36. I am accordingly satisfied that the objectives of this Court’s supervisory powers over the conduct of advocates will have been achieved by the suspension of the respondent from practise rather than the imposition of the most severe sanction of striking her off the roll. Mr Hunt initially contended that if we were to impose a suspension from practise, such suspension should itself be conditional. I do not agree. To do so would be to minimise the seriousness of the respondent’s misconduct. Counsel wisely withdrew this contention.

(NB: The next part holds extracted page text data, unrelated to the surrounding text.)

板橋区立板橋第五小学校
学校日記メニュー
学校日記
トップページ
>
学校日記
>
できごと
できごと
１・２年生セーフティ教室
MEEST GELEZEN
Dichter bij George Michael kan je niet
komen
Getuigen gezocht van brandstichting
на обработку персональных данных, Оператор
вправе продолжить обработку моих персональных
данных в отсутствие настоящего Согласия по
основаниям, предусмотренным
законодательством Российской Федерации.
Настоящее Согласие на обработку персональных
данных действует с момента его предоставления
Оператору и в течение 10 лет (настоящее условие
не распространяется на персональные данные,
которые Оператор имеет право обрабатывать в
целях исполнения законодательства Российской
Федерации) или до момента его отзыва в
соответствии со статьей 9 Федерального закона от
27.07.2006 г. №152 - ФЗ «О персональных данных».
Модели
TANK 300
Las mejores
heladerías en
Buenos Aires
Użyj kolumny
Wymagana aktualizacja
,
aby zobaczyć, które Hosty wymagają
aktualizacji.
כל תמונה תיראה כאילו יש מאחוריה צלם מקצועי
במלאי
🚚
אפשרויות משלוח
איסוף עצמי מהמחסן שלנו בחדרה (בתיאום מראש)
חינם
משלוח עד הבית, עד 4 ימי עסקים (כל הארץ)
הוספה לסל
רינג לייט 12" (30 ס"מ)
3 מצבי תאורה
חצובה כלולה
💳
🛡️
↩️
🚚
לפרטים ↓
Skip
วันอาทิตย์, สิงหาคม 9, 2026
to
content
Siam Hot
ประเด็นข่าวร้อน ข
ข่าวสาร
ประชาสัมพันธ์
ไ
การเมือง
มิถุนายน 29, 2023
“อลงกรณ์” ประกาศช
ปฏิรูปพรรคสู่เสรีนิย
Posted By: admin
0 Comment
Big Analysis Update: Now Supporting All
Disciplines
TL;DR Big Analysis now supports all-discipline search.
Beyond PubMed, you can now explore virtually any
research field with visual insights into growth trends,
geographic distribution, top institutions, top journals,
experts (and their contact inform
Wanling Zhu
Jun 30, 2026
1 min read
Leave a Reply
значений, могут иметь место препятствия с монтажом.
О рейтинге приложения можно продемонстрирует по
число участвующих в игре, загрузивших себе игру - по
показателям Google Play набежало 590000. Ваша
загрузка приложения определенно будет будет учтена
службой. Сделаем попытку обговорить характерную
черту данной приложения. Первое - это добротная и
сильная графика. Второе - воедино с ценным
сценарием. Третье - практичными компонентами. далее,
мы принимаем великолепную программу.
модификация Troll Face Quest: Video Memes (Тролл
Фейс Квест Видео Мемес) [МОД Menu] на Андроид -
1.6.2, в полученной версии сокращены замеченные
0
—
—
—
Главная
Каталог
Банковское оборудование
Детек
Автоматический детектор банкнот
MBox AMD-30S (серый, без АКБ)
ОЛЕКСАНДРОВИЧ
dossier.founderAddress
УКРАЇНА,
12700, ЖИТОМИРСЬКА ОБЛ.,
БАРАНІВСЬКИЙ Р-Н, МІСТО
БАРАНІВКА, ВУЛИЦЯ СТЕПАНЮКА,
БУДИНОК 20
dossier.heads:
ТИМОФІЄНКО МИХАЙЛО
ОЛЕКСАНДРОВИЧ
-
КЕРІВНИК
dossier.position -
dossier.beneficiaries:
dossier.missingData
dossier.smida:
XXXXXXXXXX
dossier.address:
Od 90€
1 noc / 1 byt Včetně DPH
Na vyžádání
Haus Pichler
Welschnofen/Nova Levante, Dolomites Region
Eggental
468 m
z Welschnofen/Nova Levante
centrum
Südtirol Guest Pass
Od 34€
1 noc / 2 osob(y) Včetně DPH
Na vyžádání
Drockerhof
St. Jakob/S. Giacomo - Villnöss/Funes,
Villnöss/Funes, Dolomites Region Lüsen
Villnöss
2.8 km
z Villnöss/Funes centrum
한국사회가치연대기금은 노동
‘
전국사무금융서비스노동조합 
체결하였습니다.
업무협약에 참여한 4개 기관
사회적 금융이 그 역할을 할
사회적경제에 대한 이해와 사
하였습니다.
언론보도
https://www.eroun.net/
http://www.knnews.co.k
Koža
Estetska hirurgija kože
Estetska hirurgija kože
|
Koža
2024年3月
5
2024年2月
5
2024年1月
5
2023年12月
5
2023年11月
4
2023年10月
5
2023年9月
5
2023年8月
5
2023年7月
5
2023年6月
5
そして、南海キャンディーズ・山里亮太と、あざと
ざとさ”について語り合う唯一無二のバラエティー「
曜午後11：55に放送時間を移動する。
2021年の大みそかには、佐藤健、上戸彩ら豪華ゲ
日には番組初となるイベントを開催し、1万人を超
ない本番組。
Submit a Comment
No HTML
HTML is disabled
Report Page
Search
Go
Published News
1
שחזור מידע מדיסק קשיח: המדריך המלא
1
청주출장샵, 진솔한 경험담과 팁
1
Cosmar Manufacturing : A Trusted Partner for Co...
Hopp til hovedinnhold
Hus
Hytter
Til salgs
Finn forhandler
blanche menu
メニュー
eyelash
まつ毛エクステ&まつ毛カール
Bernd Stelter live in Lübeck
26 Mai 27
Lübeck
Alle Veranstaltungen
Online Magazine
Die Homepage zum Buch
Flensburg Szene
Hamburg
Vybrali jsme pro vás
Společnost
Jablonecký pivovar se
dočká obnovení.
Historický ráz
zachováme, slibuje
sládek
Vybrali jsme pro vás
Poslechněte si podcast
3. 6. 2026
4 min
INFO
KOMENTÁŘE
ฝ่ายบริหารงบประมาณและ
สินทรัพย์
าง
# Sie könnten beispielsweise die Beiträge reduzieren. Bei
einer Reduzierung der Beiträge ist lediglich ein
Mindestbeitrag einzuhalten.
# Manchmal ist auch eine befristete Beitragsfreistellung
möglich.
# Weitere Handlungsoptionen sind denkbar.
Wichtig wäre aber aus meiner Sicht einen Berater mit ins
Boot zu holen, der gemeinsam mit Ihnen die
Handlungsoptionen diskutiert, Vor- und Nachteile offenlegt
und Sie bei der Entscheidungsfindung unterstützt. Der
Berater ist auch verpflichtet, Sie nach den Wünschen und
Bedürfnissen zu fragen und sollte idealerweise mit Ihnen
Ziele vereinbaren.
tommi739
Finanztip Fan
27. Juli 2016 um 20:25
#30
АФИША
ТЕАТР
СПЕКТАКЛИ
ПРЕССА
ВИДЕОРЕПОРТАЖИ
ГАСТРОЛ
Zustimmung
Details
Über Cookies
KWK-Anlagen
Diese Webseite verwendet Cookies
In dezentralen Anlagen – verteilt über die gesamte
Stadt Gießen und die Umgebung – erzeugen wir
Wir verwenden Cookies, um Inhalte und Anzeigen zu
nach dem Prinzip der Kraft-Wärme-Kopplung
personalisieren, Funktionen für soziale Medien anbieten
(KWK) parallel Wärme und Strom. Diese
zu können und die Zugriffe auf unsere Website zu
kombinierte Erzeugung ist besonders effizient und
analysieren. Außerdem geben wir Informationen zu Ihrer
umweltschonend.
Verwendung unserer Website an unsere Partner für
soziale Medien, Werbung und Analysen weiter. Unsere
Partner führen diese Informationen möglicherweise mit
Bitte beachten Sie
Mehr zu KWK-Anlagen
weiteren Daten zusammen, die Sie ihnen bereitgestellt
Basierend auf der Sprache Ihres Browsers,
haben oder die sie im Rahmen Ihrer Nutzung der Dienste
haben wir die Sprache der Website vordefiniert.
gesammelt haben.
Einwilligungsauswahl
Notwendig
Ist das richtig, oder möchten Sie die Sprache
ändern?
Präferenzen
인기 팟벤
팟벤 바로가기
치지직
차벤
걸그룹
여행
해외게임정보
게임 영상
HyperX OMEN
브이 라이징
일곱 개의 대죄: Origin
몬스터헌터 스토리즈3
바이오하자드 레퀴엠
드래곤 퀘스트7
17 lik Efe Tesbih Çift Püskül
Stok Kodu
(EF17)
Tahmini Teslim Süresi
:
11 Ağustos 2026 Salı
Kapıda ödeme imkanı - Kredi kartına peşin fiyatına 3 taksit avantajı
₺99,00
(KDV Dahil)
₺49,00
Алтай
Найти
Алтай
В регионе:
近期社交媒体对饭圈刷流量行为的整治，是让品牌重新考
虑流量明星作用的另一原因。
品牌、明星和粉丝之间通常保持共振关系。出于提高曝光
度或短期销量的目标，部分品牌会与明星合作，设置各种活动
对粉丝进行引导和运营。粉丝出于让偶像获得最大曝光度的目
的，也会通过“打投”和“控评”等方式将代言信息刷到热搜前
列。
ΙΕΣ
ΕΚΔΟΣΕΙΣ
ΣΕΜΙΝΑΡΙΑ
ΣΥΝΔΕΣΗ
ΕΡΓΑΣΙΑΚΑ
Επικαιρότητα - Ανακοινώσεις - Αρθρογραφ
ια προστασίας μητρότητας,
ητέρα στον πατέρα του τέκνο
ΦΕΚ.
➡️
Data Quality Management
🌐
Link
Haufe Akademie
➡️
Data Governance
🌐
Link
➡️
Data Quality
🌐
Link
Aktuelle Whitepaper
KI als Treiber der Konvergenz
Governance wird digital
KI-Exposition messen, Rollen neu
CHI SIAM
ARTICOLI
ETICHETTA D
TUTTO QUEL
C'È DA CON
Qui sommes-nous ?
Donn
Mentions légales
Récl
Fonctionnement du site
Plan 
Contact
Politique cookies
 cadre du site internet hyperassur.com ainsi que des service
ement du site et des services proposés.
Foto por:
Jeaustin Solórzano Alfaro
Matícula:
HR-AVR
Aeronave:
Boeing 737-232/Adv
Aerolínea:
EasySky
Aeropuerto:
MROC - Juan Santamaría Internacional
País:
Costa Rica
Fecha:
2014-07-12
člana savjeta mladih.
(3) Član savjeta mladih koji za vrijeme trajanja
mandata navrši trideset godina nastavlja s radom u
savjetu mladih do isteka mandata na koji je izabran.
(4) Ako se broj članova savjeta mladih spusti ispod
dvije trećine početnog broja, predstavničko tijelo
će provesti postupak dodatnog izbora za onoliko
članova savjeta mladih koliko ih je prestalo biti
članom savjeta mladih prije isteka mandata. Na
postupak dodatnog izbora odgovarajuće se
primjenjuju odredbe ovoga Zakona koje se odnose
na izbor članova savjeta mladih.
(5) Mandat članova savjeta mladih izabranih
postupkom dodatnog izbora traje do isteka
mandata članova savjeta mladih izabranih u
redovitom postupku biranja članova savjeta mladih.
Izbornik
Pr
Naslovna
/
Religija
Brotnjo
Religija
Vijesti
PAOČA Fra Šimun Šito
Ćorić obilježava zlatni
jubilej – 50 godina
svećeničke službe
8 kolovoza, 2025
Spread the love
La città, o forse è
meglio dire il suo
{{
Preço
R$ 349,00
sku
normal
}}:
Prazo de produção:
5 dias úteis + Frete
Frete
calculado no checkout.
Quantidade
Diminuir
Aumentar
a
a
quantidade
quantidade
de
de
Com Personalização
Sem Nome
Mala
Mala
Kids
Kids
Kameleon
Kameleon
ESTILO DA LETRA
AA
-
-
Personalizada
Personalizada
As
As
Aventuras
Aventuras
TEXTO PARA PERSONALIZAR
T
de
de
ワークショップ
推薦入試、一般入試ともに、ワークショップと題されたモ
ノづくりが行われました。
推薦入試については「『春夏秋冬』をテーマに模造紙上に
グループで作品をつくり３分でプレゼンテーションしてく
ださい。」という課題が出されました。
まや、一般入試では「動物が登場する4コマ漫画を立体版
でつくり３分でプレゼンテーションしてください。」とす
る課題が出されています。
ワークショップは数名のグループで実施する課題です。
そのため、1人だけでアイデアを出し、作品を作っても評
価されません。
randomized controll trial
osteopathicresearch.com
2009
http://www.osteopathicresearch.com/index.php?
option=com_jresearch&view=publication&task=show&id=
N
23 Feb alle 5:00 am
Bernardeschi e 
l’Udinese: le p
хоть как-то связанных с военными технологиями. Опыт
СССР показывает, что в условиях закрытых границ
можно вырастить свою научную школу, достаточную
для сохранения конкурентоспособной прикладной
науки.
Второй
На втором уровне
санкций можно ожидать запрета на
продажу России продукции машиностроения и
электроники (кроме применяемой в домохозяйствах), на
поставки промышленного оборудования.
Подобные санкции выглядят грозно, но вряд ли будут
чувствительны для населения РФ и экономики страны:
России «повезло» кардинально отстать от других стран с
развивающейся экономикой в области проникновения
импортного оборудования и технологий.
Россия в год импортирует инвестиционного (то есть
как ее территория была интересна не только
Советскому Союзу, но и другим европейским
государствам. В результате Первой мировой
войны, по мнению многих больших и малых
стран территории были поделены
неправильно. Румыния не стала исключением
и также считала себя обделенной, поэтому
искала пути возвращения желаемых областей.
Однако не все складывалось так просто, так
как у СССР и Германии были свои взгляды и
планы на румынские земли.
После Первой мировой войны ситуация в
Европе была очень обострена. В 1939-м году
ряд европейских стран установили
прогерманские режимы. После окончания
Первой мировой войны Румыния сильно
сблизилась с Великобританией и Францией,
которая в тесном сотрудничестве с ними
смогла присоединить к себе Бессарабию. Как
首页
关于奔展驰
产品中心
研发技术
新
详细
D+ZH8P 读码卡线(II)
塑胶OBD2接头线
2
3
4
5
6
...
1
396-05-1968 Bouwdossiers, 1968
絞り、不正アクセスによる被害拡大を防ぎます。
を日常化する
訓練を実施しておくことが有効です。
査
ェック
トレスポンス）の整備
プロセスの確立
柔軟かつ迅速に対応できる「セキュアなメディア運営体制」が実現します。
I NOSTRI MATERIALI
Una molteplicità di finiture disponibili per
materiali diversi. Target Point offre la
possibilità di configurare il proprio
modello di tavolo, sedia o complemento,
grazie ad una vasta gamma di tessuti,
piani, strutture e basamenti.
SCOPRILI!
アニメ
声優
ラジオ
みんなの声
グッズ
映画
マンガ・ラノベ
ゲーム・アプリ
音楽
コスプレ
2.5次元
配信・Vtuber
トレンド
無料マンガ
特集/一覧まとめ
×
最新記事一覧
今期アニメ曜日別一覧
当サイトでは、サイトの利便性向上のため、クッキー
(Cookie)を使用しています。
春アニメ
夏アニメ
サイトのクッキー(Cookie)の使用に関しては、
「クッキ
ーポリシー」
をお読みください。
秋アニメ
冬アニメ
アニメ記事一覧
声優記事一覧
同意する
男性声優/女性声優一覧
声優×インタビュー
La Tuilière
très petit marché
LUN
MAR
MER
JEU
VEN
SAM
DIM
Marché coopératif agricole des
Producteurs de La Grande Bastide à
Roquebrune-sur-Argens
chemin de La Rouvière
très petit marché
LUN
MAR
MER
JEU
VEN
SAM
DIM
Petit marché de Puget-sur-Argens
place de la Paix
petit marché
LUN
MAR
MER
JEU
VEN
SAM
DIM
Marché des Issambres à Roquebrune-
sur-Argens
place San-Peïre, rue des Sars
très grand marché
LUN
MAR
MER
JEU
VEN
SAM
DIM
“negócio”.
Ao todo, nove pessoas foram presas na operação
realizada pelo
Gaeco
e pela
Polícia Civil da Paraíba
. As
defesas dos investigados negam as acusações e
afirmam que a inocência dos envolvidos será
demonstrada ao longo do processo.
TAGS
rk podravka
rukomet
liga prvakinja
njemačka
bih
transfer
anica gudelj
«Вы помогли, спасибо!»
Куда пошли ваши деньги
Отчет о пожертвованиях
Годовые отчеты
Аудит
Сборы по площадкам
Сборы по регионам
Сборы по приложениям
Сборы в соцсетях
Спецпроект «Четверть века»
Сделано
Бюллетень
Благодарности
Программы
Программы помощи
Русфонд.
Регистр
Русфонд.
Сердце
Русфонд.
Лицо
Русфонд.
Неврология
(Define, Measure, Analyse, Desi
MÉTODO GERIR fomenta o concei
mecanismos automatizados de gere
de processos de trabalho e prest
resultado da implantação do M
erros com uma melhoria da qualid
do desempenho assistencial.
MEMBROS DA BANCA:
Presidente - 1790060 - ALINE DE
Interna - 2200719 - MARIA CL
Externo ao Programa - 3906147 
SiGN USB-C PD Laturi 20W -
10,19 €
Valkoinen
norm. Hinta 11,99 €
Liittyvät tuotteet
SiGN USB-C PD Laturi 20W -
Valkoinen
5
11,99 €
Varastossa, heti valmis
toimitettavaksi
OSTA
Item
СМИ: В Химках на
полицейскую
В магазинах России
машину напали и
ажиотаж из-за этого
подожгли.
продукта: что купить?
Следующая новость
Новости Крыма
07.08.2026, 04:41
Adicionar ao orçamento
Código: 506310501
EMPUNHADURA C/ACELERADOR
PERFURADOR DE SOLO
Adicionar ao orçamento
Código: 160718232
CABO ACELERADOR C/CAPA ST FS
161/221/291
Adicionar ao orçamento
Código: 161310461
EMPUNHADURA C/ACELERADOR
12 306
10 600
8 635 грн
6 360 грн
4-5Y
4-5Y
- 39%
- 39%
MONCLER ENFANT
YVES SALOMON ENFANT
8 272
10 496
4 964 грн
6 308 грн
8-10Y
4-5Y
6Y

I however accept the submission of the respondent’s counsel that if she were to be suspended, she should be allowed a period of time to wind up her affairs. Mr Hunt informed the Court that the respondent had three part-heard matters in which she was involved. In order to avoid any prejudice to the respondent’s clients, I considered that any suspension imposed should take effect from 1 July 2016, thereby allowing sufficient time for these matters to be completed. This is not a situation where a strike off is ordered, in which event the order cannot be deferred.
37. For these reasons, the Order in paragraph [1] of this judgment was made.
__________
CHETTY J
I agree
__________
BALTON J
APPEARANCES
For the Applicant : Adv V Voormolen SC & S Mahabeer
Instructed by J Leslie Ndlovu Street, Pietermaritzburg
For the Respondent: Adv C P Hunt SC
Instructed by Janice Sellick
c/o Messrs Venns Attorneys, Pietermaritzburg
Date of hearing: 22 April 2016
Date of judgment: 15 August 2016
[1] This judgment was delivered after the hearing and order was made in the present matter.